- [Task item]: After locating the line with "left elbow: (124, 142)" below, output it and each following line exactly, stopping after the line with "right knee: (835, 513)". No pictures.

(Stored dataset items)
────────────────────
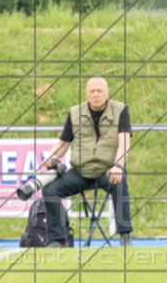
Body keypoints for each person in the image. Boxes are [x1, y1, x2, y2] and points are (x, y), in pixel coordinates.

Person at [41, 77, 134, 247]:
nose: (96, 95)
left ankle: (125, 235)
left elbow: (124, 142)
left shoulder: (121, 110)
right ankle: (57, 239)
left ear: (107, 92)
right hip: (80, 172)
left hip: (107, 170)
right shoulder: (75, 113)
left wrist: (118, 165)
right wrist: (50, 157)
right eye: (92, 91)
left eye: (100, 91)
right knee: (50, 190)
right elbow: (63, 143)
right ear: (86, 93)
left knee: (119, 184)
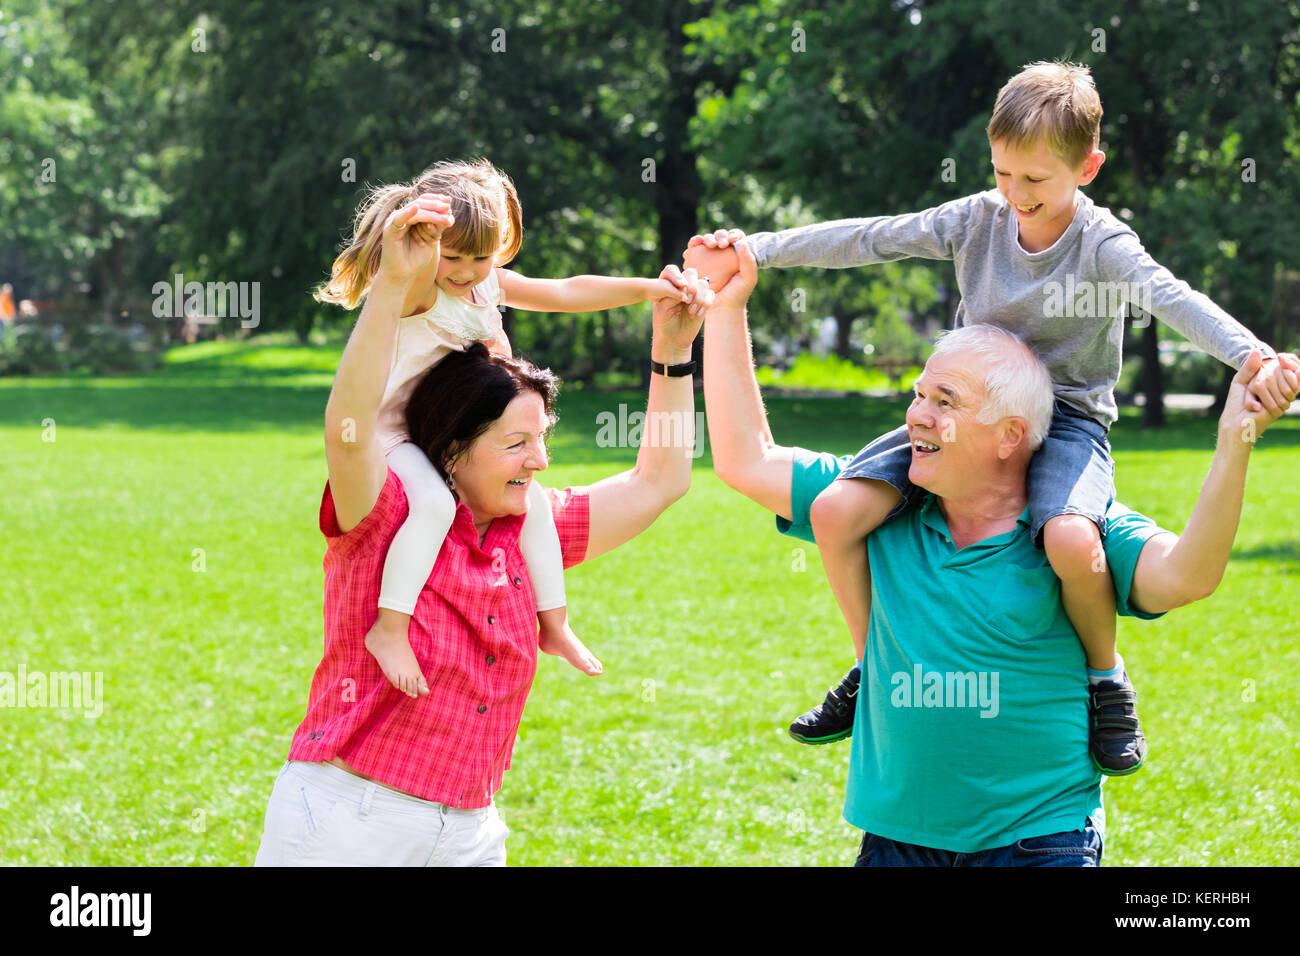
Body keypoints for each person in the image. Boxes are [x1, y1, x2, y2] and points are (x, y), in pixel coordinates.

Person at [686, 61, 1296, 774]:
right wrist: (757, 249)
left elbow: (1172, 297)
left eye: (1035, 180)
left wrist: (1252, 357)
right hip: (965, 407)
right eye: (1004, 173)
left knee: (1071, 540)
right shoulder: (977, 220)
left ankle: (1106, 677)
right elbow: (872, 237)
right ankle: (873, 664)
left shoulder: (1103, 245)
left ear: (1087, 167)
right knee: (835, 513)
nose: (1015, 194)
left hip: (1063, 419)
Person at [703, 243, 1299, 865]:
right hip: (897, 840)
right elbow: (745, 460)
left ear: (1010, 435)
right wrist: (727, 306)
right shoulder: (879, 505)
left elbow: (1188, 576)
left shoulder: (1075, 528)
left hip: (1041, 840)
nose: (916, 418)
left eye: (946, 402)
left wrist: (1235, 441)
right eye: (918, 395)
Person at [253, 190, 713, 865]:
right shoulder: (384, 514)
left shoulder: (532, 528)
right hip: (347, 823)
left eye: (542, 439)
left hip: (470, 834)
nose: (541, 460)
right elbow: (348, 433)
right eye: (516, 443)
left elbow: (662, 481)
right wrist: (391, 287)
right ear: (452, 446)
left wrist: (672, 352)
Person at [316, 158, 686, 698]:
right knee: (437, 507)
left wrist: (650, 288)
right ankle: (390, 627)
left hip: (448, 435)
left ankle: (554, 625)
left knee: (530, 505)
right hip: (395, 436)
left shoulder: (489, 284)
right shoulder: (421, 291)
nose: (466, 271)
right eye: (454, 256)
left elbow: (565, 291)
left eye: (481, 257)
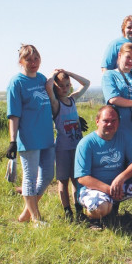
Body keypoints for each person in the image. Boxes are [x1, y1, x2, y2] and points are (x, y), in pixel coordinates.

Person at [75, 105, 132, 232]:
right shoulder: (86, 143)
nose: (110, 124)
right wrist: (109, 190)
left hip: (118, 186)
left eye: (114, 121)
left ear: (119, 122)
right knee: (102, 208)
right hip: (94, 189)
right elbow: (82, 178)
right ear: (97, 122)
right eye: (106, 121)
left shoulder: (123, 136)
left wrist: (121, 178)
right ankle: (94, 219)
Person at [6, 45, 55, 225]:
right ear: (21, 62)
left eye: (36, 59)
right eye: (29, 60)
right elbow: (14, 114)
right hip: (29, 137)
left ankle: (27, 213)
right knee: (30, 177)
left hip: (47, 136)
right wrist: (12, 140)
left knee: (49, 175)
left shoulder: (41, 79)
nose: (33, 63)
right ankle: (36, 218)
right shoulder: (16, 82)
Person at [45, 69, 90, 221]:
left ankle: (79, 209)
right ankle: (67, 212)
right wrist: (53, 74)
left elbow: (86, 83)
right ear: (55, 88)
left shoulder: (72, 99)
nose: (64, 89)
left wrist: (70, 73)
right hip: (63, 148)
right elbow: (48, 86)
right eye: (61, 86)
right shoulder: (56, 104)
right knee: (63, 181)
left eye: (67, 85)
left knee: (77, 180)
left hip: (77, 147)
────────────────────
- [Answer section]:
left elbow: (124, 142)
left shoulder: (121, 110)
right ankle: (57, 239)
left ear: (107, 92)
right hip: (80, 172)
left hip: (107, 170)
right shoulder: (75, 113)
left wrist: (118, 165)
right wrist: (50, 157)
right eye: (92, 91)
left eye: (100, 91)
right knee: (50, 190)
right elbow: (63, 143)
right ear: (86, 93)
left knee: (119, 184)
Body keypoints for each person in the image. Boxes are [x1, y1, x2, y2] and points are (x, y), in pixel coordinates.

Person at [686, 61, 1296, 774]:
right wrist: (757, 249)
left elbow: (1172, 297)
left eye: (1035, 180)
left wrist: (1252, 357)
right hip: (965, 407)
right eye: (1004, 173)
left knee: (1071, 540)
right shoulder: (977, 220)
left ankle: (1106, 677)
right elbow: (872, 237)
right ankle: (873, 664)
left shoulder: (1103, 245)
left ear: (1087, 167)
right knee: (835, 513)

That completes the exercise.